International Meeting for Autism Research: Automatic Classification of Parent-Infant Social Games From Videos

Automatic Classification of Parent-Infant Social Games From Videos

Friday, May 21, 2010
Franklin Hall B Level 4 (Philadelphia Marriott Downtown)
11:00 AM
P. Wang , School of Interactive Computing, Georgia Institute of Technology, Atlanta, GA
T. L. Westeyn , GVU, School of Interactive Computing, College of Computing, Georgia Institute of Technology, Atlanta, GA
G. D. Abowd , School of Interactive Computing, Georgia Institute of Technology, Atlanta, GA
J. Rehg , School of Interactive Computing, College of Computing, Georgia Tech, Atlanta, GA
Background: Parent-infant social games, such as peak-a-boo and patty-cake, play important roles in the early detection of autism spectrum disorders. When studying an infant’s social ability, psychologists assess his social behaviors by in situ observation or behavior analysis in home movies. Current approaches on video-based behavior assessment rely on manual searching of relevant behaviors and manual scoring of the behaviors, such as the frequency of playing peek-a-boo, the diversity of social interactive gestures a child can perform [Colgan et al. 2006]. This procedure is time-consuming and labor-intensive. We aim at developing computer vision techniques to automate video filtering and behavior coding.

Objectives: Develop algorithms that automatically classify social games from unstructured videos. It has the potential to automatically count the types of games a child can play, and their frequencies, and summarize the trajectories a child behaves in the intervention programs.


Social games are characterized as repetitions of the dyadic interactions, with a range of permissible variations. In the previous work on automatic retrieval of social games from unstructured videos, social games are modeled as quasi-periodic events in videos and the detection of quasi-periodic patterns indicate the existence of social games. In this work, we use the extracted patterns as training examples, and apply Support Vector Machine (SVM) to recognize different types of games. Each pattern is represented by the histogram of the visual words that belong to its ith occurrence. Our method of collecting examples has two advantages. First, various sequential stages of a game are automatically collected without any human annotations; Second, one video of a social game gives many training examples with class labels, which enables fast collection of a large corpus training/testing data, a essential element in supervised learning methods.


We have collected two video datasets: 1) about 40 minutes of 5 adult dyads playing toss-the-ball, roll-the-ball and pattycake games in different environments; 2) 85 minutes of 3 parent-child dyads playing freely in a laboratory setting (other games in addition to the above three games are played). 2/3 of dataset 1 is used for training, and the rest 1/3 data is used for testing. Our classifier achieves a recognition rate of 94.44% for 18 pattycake sequences, 81.25% for 16 toss-the-ball sequences, and 92.31% for 13 roll-the-ball sequences. We then apply the learned SVM classifier to dataset 2. It achieves an average recognition rate of 61.41% on the parent-child play examples. Our future work includes expanding our game collection, and refining the representation of the pattern to increase its discriminative power against other games.

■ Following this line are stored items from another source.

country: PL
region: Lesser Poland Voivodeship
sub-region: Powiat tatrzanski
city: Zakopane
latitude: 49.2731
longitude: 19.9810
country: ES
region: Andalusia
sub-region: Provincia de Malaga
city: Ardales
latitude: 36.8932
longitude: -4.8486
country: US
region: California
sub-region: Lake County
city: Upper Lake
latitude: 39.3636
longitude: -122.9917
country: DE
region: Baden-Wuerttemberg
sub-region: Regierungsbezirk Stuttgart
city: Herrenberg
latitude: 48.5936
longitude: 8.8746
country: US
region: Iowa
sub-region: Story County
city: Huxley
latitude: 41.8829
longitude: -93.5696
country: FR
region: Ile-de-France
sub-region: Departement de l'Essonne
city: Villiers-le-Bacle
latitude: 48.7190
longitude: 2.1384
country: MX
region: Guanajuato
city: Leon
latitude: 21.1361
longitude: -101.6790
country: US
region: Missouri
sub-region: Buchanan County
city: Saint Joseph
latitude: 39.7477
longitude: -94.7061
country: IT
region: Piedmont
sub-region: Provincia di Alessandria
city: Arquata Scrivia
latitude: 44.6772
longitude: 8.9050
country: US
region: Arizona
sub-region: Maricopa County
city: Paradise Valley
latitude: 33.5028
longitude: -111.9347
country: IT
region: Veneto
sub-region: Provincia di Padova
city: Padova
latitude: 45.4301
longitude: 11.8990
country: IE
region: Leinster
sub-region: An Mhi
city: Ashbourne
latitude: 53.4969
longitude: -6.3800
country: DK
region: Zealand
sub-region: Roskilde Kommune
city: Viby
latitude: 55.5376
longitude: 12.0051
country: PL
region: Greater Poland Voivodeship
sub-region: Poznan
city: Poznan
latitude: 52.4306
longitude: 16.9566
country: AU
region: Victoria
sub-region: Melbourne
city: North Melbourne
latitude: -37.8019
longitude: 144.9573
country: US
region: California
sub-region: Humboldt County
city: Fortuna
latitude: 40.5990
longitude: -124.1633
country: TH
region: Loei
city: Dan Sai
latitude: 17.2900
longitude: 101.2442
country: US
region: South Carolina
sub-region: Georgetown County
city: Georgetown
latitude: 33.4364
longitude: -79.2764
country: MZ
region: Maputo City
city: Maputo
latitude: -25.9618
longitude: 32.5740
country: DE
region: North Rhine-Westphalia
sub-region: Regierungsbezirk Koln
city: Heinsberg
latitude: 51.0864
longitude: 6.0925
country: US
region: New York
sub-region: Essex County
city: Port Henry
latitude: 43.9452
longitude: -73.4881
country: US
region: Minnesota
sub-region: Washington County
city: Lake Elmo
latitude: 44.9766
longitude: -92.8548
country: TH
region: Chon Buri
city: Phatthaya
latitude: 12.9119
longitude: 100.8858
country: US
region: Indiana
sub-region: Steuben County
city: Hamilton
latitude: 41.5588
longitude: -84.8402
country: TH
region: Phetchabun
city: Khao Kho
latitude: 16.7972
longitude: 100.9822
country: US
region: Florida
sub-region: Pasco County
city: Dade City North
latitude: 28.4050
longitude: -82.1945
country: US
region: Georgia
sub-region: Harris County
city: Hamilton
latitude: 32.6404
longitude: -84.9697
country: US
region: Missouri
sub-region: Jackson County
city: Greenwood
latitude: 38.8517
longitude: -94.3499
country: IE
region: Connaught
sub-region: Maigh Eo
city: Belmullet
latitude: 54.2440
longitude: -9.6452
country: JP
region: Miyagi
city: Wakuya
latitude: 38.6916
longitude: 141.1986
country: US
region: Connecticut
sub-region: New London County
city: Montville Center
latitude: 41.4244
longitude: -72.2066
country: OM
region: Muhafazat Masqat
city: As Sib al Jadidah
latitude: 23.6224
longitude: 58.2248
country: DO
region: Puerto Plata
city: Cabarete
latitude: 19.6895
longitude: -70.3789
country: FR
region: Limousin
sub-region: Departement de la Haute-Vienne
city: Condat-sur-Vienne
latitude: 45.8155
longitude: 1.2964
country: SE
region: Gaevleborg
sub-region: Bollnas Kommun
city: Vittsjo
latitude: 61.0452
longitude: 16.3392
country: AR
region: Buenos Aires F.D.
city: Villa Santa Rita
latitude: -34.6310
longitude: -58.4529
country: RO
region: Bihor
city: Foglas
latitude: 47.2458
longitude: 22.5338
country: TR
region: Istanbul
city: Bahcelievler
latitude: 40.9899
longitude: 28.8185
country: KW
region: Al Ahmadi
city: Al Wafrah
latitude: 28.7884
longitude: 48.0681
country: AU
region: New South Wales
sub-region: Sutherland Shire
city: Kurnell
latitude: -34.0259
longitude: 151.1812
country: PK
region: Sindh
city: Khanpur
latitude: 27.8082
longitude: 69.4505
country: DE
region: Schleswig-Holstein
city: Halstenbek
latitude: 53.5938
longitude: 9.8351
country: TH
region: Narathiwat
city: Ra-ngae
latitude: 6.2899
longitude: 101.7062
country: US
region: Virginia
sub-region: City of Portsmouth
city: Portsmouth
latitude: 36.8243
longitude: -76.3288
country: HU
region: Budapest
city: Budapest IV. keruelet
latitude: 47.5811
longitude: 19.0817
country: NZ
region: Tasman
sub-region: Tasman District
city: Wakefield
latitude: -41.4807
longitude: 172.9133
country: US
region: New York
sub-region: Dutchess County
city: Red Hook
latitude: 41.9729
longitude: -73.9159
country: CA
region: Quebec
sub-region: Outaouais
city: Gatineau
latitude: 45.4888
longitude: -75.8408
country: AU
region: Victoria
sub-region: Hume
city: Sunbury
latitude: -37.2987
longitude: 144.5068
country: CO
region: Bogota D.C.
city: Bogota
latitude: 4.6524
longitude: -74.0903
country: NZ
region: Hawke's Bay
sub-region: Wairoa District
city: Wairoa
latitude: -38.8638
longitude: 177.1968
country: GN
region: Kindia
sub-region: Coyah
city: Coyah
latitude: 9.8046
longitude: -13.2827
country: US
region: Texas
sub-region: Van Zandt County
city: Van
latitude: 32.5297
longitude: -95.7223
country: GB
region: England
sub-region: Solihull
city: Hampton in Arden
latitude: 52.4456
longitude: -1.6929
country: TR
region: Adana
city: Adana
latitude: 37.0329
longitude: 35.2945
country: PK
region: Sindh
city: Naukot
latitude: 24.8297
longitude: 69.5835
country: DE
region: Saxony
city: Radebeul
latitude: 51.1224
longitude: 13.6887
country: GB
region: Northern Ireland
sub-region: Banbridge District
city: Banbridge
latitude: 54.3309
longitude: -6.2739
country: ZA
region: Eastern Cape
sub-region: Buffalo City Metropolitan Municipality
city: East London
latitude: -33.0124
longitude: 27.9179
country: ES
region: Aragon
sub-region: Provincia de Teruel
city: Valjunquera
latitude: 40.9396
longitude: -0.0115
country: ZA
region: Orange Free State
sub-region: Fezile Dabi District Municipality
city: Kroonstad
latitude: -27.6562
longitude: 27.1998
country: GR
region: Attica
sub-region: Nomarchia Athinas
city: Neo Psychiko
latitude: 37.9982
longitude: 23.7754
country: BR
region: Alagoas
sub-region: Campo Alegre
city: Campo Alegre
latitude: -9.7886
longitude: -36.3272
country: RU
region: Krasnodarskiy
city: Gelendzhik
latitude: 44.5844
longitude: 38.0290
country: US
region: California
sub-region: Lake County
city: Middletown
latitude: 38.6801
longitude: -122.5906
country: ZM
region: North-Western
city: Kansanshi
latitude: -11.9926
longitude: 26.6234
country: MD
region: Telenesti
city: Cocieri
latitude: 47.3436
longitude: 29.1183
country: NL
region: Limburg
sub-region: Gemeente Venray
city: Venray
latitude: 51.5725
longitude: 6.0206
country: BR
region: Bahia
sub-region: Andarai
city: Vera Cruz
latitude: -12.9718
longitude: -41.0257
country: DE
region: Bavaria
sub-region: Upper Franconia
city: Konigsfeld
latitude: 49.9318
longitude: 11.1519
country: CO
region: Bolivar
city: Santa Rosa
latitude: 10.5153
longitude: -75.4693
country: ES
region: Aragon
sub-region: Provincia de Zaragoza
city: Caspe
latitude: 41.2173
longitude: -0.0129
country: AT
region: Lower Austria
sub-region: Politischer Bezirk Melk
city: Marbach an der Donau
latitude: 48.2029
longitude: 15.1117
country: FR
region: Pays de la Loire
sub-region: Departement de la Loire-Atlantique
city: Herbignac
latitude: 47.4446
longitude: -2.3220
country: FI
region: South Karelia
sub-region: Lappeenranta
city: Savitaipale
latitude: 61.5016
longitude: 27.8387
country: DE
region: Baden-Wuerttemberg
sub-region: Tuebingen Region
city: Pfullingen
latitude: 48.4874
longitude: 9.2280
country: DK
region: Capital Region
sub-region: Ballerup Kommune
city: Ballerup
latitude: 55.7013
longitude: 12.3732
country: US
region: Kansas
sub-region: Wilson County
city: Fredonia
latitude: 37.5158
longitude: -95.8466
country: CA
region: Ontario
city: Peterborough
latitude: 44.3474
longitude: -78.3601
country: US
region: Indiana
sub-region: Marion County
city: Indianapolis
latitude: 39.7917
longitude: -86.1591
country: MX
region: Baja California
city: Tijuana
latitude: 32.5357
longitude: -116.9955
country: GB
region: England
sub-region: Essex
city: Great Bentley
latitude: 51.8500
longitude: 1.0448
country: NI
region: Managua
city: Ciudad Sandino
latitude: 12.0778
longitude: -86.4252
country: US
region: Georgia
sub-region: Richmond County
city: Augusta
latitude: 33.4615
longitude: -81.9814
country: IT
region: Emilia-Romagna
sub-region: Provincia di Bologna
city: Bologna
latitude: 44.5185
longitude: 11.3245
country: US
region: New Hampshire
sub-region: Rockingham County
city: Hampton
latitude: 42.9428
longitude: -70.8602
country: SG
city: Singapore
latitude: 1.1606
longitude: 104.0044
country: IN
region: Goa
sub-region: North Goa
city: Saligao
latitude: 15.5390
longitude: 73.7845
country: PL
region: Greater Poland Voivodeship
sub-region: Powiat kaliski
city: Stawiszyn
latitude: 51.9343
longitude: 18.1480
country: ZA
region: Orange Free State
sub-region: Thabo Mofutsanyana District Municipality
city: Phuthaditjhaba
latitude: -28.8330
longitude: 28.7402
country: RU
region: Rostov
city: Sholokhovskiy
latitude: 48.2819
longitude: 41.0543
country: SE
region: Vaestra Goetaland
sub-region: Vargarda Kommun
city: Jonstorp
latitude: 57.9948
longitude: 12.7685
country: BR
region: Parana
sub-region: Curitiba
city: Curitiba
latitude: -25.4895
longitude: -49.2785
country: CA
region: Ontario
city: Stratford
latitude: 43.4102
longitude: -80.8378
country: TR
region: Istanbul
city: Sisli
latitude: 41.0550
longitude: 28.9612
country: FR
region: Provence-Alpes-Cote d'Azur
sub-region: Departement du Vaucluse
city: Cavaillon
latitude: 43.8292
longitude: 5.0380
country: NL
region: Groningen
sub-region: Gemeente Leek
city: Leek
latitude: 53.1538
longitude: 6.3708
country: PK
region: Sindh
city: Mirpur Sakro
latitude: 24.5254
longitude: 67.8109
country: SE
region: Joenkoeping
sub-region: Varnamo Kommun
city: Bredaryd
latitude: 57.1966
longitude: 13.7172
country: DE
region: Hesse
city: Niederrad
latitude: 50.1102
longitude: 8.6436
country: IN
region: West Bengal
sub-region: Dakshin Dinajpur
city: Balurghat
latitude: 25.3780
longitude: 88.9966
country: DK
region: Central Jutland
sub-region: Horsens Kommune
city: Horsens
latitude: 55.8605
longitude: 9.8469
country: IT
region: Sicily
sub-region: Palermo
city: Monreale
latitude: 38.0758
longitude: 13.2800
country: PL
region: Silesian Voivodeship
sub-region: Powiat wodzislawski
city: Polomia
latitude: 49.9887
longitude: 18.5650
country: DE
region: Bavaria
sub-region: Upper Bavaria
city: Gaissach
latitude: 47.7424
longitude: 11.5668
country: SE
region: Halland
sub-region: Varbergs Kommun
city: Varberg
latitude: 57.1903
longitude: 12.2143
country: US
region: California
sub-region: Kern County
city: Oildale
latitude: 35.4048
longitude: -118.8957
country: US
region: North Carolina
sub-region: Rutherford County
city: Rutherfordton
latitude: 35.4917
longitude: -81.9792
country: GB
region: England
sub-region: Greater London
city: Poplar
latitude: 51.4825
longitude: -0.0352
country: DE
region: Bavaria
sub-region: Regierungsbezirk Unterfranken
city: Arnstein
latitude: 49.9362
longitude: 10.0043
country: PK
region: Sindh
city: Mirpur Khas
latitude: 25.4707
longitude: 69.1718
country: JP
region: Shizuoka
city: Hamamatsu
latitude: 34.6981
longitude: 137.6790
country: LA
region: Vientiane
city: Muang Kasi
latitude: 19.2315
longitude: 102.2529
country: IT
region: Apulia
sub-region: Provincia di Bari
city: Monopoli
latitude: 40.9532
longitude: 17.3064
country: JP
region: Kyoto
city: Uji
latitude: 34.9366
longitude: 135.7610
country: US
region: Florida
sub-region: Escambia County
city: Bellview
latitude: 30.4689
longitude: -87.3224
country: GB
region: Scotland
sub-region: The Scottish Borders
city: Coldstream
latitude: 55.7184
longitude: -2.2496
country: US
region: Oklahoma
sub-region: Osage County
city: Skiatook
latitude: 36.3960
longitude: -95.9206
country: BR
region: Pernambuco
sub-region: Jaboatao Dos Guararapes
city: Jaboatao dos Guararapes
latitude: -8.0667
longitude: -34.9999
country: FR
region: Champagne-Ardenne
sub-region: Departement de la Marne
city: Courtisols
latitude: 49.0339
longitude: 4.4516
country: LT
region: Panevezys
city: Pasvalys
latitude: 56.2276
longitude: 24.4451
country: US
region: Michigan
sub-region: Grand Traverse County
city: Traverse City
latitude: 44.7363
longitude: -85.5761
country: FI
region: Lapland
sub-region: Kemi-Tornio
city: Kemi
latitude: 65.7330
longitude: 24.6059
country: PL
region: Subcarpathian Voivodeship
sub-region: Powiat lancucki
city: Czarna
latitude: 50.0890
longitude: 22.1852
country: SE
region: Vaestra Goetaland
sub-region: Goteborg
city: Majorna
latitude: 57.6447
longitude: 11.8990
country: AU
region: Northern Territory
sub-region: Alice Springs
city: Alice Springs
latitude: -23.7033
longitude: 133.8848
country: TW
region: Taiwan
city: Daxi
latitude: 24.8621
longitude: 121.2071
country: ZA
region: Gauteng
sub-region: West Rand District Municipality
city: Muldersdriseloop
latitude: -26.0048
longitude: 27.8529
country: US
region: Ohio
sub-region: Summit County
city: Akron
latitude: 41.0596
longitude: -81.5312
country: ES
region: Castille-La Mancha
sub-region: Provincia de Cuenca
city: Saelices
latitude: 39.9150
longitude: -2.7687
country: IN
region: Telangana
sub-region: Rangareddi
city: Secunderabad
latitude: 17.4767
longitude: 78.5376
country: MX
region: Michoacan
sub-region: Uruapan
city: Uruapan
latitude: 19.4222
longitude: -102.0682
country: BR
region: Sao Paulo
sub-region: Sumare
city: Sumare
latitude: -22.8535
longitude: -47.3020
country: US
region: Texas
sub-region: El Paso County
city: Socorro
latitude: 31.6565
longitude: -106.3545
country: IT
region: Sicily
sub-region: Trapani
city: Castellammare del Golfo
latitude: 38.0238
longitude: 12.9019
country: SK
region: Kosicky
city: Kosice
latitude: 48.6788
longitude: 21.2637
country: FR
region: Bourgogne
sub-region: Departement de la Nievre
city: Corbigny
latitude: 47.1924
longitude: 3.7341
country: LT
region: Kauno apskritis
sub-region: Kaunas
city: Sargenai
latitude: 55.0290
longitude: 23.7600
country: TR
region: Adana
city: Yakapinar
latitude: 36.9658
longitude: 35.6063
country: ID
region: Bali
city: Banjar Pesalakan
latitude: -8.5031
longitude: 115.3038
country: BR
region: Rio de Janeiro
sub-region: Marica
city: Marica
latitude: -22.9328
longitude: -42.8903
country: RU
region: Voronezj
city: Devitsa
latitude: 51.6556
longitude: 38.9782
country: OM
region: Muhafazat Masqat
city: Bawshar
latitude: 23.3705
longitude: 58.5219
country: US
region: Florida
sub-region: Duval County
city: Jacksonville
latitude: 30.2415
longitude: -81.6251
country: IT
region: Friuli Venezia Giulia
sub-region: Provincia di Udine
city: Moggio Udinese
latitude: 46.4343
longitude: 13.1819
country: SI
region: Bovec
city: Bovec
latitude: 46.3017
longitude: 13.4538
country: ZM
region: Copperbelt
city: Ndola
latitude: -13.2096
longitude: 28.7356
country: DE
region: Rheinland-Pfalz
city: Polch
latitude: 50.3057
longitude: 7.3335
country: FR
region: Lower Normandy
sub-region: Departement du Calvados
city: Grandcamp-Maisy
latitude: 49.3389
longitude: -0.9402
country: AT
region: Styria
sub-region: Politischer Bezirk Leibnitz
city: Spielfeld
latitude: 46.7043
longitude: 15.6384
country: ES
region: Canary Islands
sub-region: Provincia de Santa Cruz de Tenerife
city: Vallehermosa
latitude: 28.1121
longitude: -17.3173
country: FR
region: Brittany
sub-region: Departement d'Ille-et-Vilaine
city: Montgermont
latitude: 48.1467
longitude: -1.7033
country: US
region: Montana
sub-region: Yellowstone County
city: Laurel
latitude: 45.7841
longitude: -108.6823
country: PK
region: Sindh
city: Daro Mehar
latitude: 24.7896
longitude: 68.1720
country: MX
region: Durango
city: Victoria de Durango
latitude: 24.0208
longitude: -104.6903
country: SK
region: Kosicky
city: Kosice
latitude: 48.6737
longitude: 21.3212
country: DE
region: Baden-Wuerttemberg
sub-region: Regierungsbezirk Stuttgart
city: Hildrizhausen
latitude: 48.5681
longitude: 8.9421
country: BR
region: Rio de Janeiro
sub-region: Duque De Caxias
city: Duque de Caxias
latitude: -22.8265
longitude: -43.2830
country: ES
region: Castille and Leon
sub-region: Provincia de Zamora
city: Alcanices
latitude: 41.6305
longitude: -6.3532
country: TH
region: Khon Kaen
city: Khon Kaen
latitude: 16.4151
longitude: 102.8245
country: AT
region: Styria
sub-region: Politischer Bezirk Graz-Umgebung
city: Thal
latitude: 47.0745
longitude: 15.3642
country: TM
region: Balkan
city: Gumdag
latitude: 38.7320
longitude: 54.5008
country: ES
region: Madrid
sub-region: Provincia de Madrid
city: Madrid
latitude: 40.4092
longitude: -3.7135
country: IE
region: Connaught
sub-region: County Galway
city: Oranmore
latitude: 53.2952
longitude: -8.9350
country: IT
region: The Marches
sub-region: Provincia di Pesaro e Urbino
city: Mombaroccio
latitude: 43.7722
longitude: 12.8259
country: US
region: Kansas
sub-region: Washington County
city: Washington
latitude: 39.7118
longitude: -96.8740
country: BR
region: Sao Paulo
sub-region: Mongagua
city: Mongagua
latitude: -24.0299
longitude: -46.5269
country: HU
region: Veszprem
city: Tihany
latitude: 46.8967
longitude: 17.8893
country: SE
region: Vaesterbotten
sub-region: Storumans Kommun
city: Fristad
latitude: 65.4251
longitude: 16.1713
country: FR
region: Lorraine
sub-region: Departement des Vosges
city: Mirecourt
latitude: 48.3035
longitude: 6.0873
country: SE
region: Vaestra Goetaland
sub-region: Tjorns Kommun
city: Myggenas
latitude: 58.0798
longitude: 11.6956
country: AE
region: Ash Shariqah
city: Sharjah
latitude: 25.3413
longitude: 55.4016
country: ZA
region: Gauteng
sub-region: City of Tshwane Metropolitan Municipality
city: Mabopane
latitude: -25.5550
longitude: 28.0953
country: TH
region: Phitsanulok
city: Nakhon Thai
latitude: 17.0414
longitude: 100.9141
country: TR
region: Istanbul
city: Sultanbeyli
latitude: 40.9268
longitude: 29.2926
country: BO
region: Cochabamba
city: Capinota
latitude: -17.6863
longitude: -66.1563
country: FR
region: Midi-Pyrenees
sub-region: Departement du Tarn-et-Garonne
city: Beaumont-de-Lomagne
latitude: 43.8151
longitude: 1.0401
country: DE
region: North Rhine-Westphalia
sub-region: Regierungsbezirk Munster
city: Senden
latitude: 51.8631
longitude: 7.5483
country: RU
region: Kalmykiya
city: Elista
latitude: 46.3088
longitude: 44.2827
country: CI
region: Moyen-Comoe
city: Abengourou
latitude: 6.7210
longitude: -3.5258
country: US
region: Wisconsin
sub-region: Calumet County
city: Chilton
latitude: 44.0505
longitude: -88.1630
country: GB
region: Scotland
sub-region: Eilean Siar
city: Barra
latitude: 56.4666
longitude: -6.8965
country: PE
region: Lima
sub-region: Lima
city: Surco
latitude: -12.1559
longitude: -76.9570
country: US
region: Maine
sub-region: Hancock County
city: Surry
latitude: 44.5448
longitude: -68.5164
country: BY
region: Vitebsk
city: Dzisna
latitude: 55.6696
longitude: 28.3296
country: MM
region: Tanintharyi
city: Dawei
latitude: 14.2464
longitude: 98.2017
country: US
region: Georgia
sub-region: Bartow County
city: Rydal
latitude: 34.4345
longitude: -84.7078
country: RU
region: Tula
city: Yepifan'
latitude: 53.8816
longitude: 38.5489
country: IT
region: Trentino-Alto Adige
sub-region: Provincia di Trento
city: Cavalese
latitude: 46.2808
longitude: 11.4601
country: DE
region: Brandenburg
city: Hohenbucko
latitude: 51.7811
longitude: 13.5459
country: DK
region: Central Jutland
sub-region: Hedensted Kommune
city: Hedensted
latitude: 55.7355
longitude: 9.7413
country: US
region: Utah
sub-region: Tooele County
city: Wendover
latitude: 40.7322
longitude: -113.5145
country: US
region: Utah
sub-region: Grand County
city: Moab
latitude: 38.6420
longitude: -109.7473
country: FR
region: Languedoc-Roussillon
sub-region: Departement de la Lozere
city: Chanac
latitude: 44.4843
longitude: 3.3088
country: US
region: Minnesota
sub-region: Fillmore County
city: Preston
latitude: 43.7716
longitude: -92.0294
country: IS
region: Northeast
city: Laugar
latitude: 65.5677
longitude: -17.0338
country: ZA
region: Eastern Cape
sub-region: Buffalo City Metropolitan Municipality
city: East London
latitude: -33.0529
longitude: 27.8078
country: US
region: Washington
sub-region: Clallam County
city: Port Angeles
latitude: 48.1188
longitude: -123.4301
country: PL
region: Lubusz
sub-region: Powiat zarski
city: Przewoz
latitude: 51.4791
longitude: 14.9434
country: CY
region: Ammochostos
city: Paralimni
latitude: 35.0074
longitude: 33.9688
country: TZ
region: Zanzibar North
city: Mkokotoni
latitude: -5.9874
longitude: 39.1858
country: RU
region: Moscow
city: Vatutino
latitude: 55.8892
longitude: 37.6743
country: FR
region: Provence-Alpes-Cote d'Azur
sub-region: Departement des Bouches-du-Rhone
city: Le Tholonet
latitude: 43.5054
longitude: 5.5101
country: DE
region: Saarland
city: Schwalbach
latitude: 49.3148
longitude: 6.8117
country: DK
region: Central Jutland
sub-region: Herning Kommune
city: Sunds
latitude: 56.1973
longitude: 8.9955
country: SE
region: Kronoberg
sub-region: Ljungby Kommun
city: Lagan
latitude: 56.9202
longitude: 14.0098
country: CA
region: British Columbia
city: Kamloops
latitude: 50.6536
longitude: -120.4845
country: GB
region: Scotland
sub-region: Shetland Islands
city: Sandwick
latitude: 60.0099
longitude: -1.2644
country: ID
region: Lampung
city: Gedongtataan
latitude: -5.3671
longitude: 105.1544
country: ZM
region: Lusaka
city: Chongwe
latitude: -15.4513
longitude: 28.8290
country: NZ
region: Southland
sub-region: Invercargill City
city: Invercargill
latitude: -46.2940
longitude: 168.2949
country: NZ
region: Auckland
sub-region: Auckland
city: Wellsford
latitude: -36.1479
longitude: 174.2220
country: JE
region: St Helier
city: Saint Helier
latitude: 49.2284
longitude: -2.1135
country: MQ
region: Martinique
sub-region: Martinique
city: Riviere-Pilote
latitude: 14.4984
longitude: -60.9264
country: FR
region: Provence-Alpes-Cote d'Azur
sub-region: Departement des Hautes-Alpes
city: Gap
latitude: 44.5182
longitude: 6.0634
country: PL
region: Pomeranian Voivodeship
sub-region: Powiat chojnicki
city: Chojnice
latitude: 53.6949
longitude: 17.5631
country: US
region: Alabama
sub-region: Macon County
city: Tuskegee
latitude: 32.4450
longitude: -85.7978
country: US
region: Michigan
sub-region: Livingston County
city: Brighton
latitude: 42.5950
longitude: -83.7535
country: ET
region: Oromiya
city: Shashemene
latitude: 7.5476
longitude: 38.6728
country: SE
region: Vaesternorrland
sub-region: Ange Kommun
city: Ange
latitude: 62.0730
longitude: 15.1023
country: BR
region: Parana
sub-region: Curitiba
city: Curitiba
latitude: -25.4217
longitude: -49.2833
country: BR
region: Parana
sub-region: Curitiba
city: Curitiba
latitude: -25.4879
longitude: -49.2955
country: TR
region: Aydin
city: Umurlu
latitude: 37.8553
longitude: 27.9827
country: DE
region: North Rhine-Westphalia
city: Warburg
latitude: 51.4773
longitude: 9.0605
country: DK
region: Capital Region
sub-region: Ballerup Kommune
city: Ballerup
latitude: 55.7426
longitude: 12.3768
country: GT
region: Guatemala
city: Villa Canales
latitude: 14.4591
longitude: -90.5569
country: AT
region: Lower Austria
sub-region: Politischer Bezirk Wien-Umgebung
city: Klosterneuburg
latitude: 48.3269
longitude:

We have presented a method to describe the quasi-periodic patterns that are automatically extracted from social games, and to build a game classifier with the representations. Social games, as the earliest form of social interactions in infancy, constitute a rich source of behavioral data that is not only useful for psychologists, but also amenable for computer vision analysis. Our work continues demonstrating the potential impact that computer vision techniques may impose on behavioral science.